SAM 2 is Facebook AI's latest, extending the Segment Anything Model to both images and video. It's built on a simple transformer with streaming memory, designed for real-time video segmentation.

Visit github.com →

Questions & Answers

What is SAM 2?
SAM 2 (Segment Anything Model 2) is a foundation model developed by Meta AI for promptable visual segmentation across both images and videos. It extends the capabilities of the original SAM model to efficiently handle video data.
Who can benefit from using SAM 2?
Researchers, developers, and practitioners working on computer vision tasks involving object segmentation in both static images and real-time video streams can benefit from SAM 2's capabilities.
How does SAM 2 improve upon previous segmentation models?
SAM 2 extends the original Segment Anything Model by explicitly incorporating video segmentation capabilities.
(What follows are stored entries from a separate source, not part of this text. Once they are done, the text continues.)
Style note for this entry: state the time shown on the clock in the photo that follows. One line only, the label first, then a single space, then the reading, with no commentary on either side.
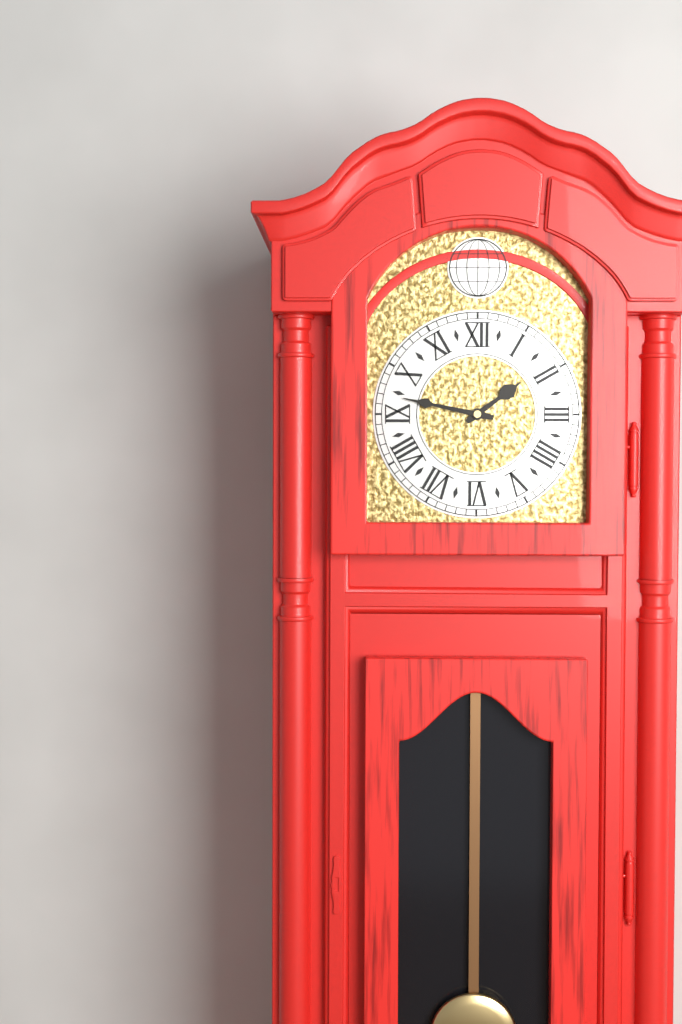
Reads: 1:47
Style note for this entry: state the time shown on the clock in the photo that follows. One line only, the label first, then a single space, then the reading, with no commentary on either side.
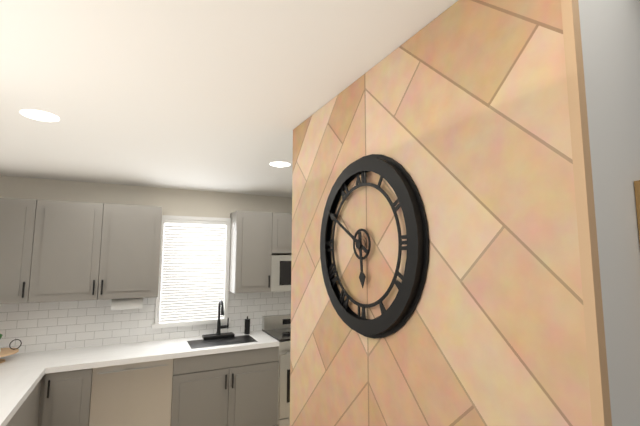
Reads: 5:50
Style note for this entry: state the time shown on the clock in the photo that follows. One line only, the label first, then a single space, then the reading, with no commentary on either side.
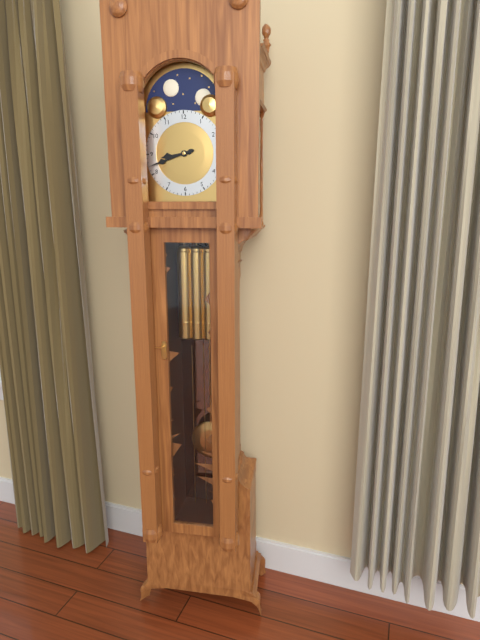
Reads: 8:42
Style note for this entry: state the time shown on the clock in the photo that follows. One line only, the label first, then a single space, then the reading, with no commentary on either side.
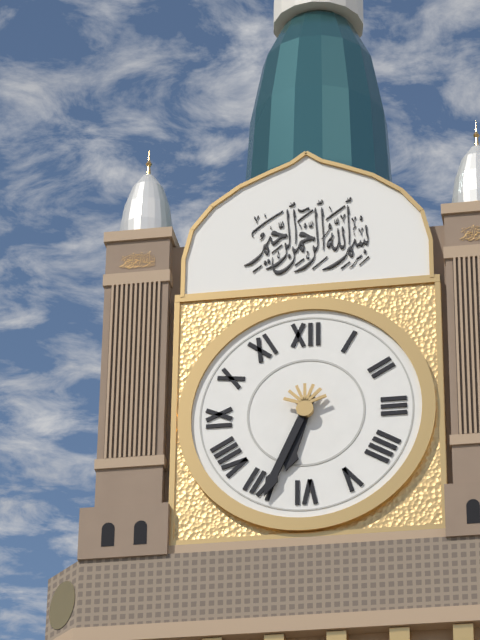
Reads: 6:34
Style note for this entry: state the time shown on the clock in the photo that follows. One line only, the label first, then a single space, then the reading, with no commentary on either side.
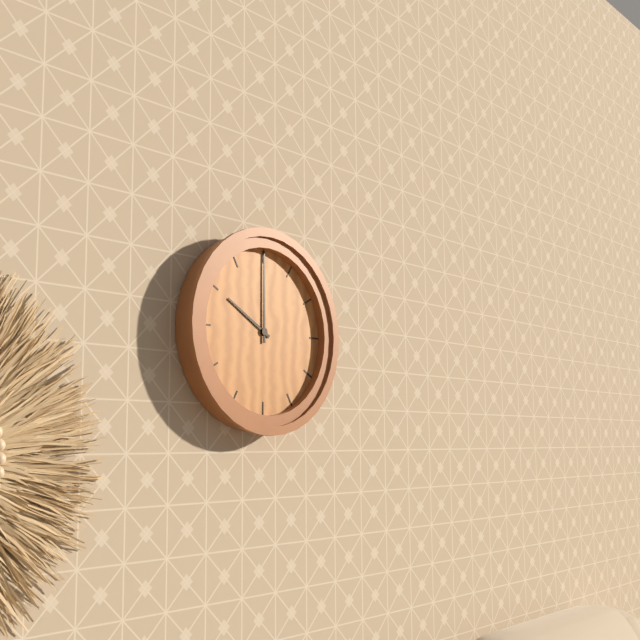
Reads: 10:00
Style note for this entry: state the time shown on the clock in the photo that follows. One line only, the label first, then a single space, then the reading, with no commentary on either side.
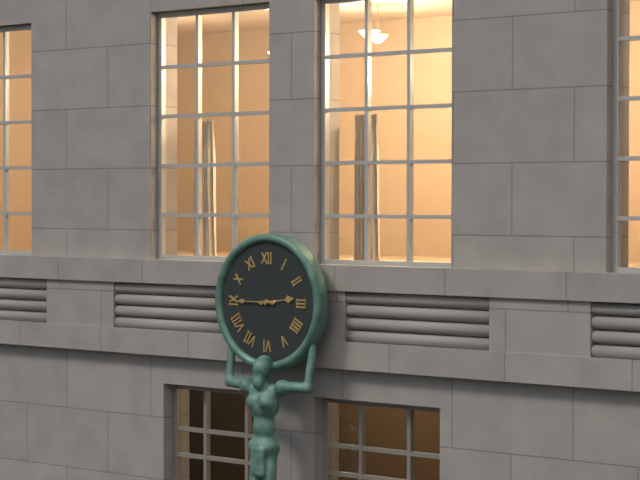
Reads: 2:45
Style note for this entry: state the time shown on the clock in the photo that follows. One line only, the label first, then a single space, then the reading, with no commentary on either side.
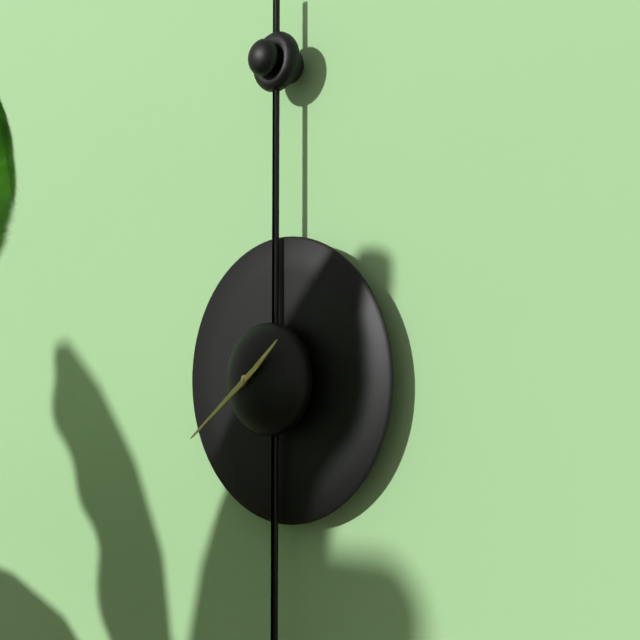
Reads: 1:39
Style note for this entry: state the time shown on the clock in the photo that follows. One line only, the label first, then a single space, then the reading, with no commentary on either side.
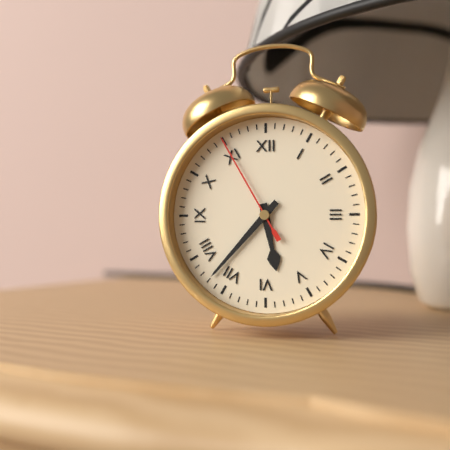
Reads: 5:37:55
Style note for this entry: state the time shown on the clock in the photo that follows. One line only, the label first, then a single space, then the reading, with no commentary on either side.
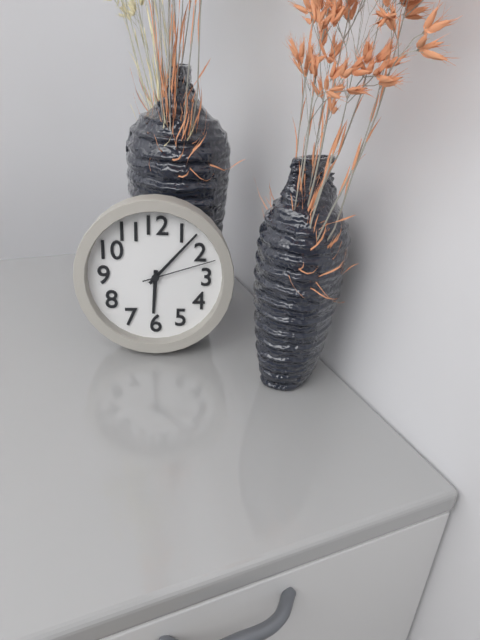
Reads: 6:07:12
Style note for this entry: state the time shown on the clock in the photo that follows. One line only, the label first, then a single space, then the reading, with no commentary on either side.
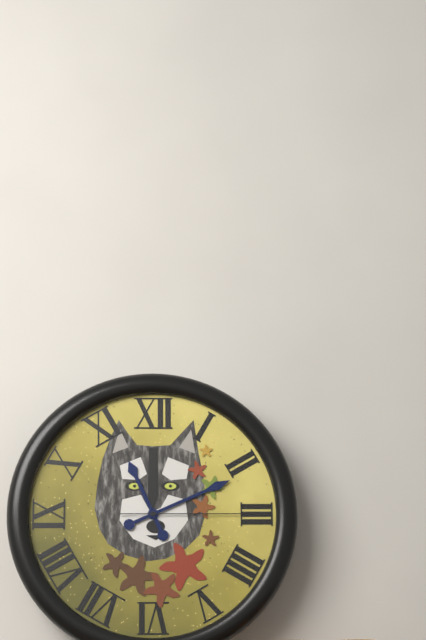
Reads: 11:11:15
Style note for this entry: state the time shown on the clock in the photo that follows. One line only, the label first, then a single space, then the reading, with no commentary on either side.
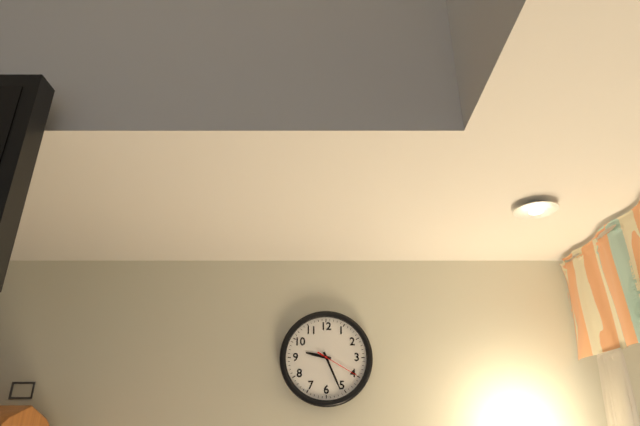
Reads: 9:26
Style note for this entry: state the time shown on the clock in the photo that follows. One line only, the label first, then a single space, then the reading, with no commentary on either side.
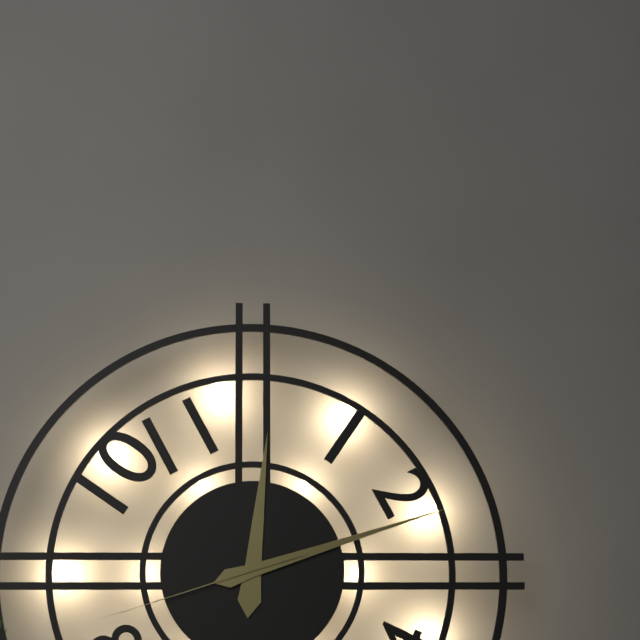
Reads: 12:12:42
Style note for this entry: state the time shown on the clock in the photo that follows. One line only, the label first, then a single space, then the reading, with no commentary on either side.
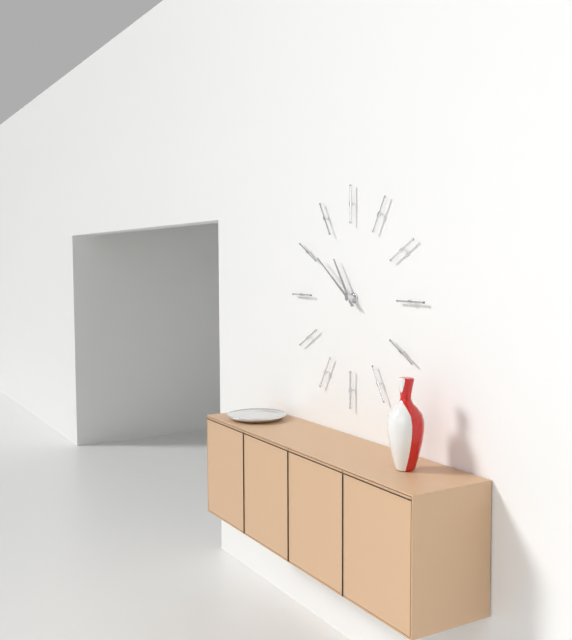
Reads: 10:51
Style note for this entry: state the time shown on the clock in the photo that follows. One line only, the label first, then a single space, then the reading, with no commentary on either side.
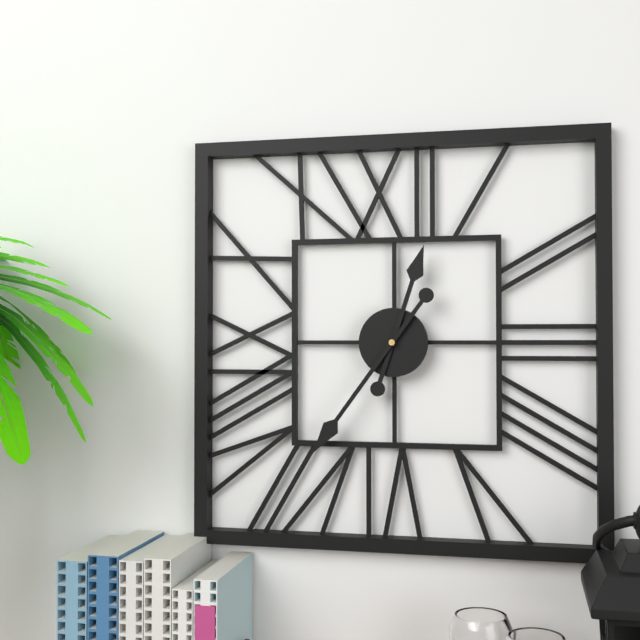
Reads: 12:36
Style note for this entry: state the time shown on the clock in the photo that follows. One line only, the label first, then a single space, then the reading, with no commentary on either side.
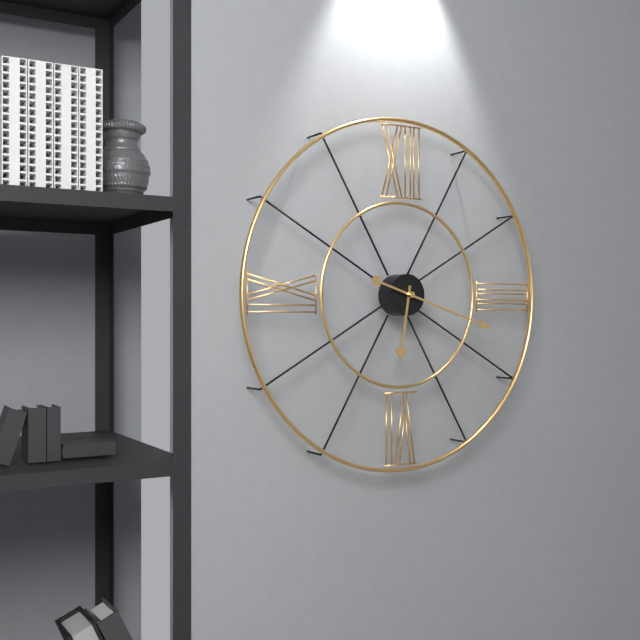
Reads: 6:18
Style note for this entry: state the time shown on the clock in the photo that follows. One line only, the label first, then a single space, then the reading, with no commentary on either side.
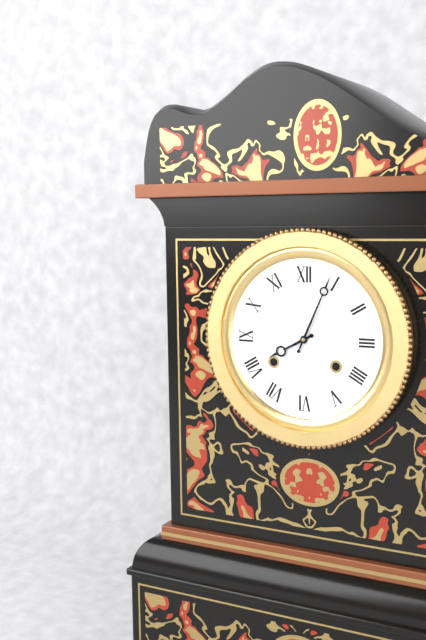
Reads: 8:04
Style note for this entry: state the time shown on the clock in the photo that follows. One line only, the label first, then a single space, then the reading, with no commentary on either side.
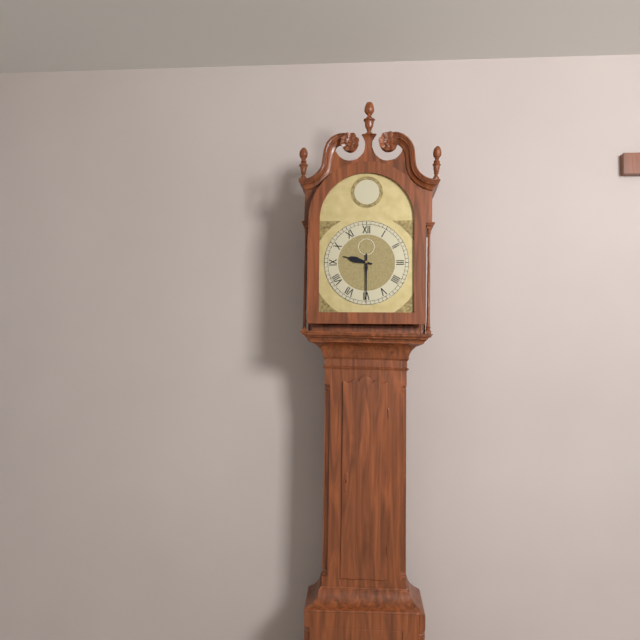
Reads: 9:30
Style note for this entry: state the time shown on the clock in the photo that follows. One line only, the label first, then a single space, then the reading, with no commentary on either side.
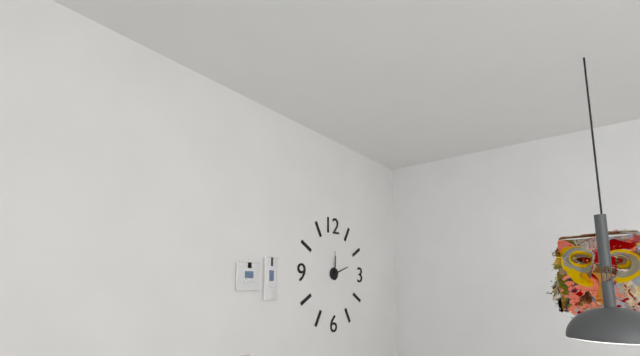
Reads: 12:12
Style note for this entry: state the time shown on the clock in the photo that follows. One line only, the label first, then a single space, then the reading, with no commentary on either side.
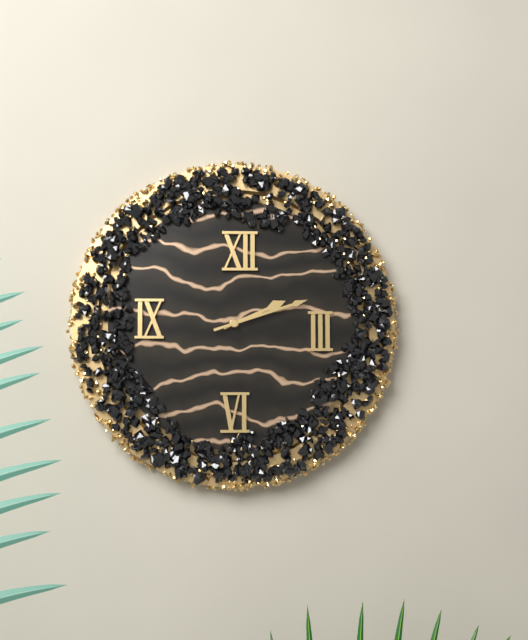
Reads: 2:12
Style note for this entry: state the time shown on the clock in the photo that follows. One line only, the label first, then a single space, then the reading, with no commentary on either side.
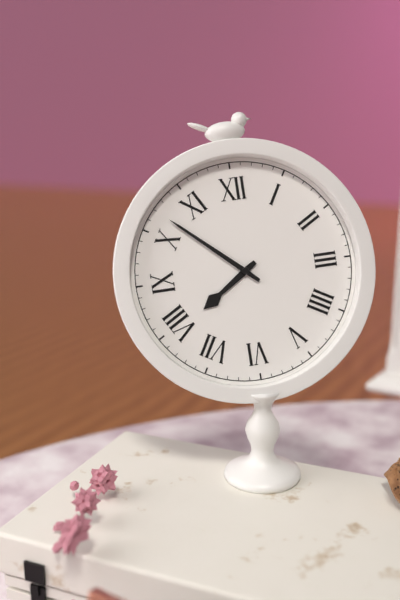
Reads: 7:52
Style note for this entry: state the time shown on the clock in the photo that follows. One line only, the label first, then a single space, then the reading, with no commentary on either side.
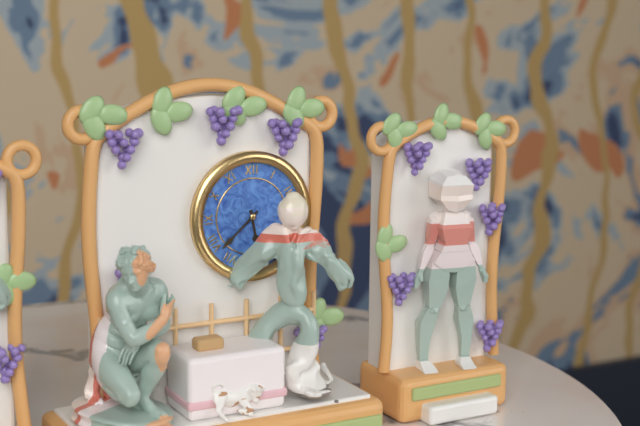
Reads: 5:38
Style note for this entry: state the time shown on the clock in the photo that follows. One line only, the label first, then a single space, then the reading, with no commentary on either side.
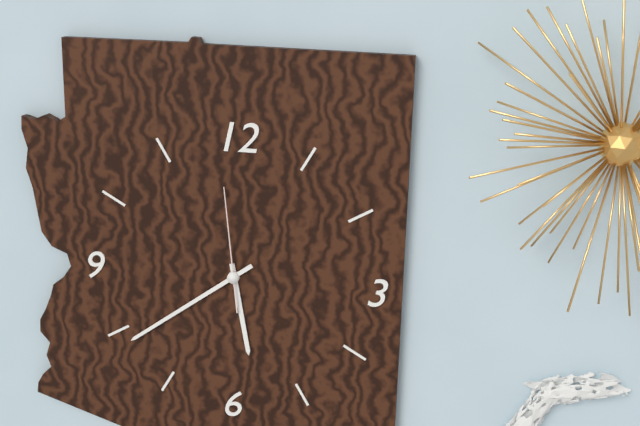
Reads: 5:39:59
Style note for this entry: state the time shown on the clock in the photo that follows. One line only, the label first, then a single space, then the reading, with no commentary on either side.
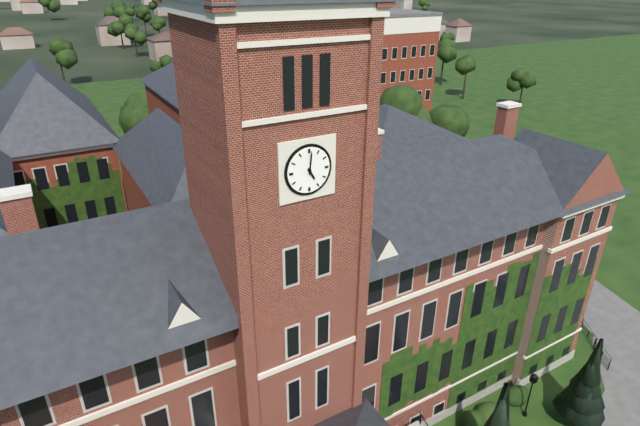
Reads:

It uses a simple transformer architecture with streaming memory, optimized for real-time video processing, and was trained on the large SA-V dataset.
When should I consider using SAM 2 for a project?
You should consider using SAM 2 when your project requires robust, promptable object segmentation in either still images or dynamic video sequences, especially for tasks demanding real-time performance.
What are the core technical requirements for SAM 2?
SAM 2 requires Python 3.10 or newer, PyTorch 2.5.1 or newer, and torchvision 0.20.1 or newer. For GPU inference and custom CUDA kernel compilation, a compatible CUDA toolkit is recommended.